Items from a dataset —
--- BEGIN ---
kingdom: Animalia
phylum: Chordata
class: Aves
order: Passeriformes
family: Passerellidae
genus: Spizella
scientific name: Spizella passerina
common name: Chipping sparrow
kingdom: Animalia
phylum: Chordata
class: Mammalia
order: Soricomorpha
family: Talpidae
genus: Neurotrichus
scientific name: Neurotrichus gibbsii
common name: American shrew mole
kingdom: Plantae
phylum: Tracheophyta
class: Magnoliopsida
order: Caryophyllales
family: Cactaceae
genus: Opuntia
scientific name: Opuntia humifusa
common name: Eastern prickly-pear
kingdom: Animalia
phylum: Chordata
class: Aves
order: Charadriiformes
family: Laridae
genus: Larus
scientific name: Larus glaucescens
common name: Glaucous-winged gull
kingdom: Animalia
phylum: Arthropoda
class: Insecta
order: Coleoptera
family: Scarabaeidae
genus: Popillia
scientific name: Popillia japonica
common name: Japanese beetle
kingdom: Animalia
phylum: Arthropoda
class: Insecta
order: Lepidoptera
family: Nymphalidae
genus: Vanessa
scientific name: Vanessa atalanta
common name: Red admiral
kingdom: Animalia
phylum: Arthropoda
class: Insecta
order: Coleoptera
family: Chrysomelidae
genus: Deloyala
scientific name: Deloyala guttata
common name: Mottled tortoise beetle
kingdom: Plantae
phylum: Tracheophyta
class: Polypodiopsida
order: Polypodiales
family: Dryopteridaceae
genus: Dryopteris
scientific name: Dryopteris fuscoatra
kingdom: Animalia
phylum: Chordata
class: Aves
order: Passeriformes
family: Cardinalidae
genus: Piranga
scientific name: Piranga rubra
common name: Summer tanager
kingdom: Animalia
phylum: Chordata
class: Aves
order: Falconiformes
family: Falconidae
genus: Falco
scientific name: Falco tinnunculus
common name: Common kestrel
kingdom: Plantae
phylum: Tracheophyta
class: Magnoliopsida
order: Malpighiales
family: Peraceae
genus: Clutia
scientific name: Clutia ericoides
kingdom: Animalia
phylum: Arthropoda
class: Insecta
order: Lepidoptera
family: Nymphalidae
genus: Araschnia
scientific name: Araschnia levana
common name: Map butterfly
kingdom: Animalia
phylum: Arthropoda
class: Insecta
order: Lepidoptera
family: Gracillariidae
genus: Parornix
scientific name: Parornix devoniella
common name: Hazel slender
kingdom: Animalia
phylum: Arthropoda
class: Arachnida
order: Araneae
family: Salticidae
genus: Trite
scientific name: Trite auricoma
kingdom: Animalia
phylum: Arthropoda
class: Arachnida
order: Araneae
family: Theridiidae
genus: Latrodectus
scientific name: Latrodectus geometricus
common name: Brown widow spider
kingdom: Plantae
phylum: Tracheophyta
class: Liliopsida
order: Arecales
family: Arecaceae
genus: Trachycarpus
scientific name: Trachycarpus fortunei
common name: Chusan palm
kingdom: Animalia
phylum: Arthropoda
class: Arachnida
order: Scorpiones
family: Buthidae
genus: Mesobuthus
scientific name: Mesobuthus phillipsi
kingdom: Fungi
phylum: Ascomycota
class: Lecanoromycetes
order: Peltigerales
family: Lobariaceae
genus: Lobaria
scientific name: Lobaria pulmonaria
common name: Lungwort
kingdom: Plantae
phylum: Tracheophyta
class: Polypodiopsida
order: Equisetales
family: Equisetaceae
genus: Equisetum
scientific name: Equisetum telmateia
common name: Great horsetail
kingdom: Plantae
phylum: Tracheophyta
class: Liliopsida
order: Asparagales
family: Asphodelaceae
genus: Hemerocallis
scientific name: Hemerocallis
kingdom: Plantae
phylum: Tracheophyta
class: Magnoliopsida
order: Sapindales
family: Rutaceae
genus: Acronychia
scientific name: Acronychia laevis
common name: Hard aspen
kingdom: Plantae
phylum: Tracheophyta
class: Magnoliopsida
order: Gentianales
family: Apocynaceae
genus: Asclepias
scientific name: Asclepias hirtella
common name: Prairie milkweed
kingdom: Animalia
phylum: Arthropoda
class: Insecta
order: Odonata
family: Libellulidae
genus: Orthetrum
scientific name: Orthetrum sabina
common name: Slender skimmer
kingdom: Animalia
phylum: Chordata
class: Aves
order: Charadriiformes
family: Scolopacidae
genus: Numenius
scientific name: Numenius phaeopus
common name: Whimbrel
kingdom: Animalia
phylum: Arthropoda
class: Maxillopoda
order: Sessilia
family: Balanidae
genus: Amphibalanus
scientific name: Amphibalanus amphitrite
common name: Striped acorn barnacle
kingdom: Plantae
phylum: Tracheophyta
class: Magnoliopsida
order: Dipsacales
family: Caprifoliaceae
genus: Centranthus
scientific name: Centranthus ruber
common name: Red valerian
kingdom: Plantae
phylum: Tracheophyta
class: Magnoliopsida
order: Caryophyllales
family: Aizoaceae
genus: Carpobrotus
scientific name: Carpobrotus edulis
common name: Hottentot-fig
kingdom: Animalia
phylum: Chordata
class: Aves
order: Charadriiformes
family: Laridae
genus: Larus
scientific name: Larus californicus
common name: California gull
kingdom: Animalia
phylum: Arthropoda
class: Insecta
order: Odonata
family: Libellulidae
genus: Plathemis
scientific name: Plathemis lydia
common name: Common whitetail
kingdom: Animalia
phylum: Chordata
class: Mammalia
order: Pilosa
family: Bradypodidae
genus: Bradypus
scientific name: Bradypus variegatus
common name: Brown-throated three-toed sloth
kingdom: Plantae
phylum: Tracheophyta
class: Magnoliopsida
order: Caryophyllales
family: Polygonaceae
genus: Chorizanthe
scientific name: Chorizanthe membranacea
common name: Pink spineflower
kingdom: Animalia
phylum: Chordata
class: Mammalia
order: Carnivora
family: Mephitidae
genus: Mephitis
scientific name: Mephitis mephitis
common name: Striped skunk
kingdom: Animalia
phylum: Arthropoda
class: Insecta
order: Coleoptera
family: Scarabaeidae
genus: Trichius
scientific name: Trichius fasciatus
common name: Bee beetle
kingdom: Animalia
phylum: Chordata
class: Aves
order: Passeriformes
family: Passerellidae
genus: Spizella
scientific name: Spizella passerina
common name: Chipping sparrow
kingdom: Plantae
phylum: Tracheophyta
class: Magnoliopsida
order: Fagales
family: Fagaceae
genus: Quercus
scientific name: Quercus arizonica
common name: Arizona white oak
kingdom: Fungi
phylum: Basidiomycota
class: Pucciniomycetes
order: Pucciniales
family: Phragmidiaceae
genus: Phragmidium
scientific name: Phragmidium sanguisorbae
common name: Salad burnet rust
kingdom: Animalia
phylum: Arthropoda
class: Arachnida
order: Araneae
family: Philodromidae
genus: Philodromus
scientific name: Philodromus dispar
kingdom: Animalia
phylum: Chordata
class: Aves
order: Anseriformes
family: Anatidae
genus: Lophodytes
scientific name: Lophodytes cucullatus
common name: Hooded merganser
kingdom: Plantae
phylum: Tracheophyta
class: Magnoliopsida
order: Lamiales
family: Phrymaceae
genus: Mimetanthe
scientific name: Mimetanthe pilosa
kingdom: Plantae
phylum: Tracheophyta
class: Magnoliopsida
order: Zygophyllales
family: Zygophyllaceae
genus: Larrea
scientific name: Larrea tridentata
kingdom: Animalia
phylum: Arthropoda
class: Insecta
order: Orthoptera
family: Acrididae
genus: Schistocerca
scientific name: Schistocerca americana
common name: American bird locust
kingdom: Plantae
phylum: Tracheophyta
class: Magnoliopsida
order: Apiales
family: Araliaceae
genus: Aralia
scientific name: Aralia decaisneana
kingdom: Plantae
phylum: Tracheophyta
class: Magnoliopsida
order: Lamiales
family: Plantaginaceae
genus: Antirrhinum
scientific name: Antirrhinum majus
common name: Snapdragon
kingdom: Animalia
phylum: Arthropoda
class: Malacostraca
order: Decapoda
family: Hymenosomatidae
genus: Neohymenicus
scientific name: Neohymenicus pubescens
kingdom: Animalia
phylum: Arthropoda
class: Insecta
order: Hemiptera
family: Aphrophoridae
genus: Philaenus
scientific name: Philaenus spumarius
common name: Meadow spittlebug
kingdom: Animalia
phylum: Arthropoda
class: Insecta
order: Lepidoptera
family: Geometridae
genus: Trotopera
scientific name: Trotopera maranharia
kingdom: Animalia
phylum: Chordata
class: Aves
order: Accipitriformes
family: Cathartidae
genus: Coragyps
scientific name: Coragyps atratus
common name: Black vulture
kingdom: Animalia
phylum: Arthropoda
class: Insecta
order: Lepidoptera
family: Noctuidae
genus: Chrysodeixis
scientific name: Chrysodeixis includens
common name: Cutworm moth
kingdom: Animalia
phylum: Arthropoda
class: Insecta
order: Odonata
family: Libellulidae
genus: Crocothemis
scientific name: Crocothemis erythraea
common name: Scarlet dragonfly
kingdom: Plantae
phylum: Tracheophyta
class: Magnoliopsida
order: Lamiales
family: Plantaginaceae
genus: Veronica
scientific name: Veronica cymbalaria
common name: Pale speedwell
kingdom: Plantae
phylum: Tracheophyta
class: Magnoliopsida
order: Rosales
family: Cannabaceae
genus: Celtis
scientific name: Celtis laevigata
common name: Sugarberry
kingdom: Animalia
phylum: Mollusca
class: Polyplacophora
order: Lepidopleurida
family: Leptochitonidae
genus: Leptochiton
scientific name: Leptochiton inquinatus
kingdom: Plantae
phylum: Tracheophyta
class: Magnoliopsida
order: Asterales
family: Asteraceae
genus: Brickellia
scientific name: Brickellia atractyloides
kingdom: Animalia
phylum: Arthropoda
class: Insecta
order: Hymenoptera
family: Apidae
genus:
--- END ---
Set problem —
Write out again, with no changes, the lines of the records that begin at the line containing "genus: Crocothemis" and end after the line containing "family: Cannabaceae".

Output below —
genus: Crocothemis
scientific name: Crocothemis erythraea
common name: Scarlet dragonfly
kingdom: Plantae
phylum: Tracheophyta
class: Magnoliopsida
order: Lamiales
family: Plantaginaceae
genus: Veronica
scientific name: Veronica cymbalaria
common name: Pale speedwell
kingdom: Plantae
phylum: Tracheophyta
class: Magnoliopsida
order: Rosales
family: Cannabaceae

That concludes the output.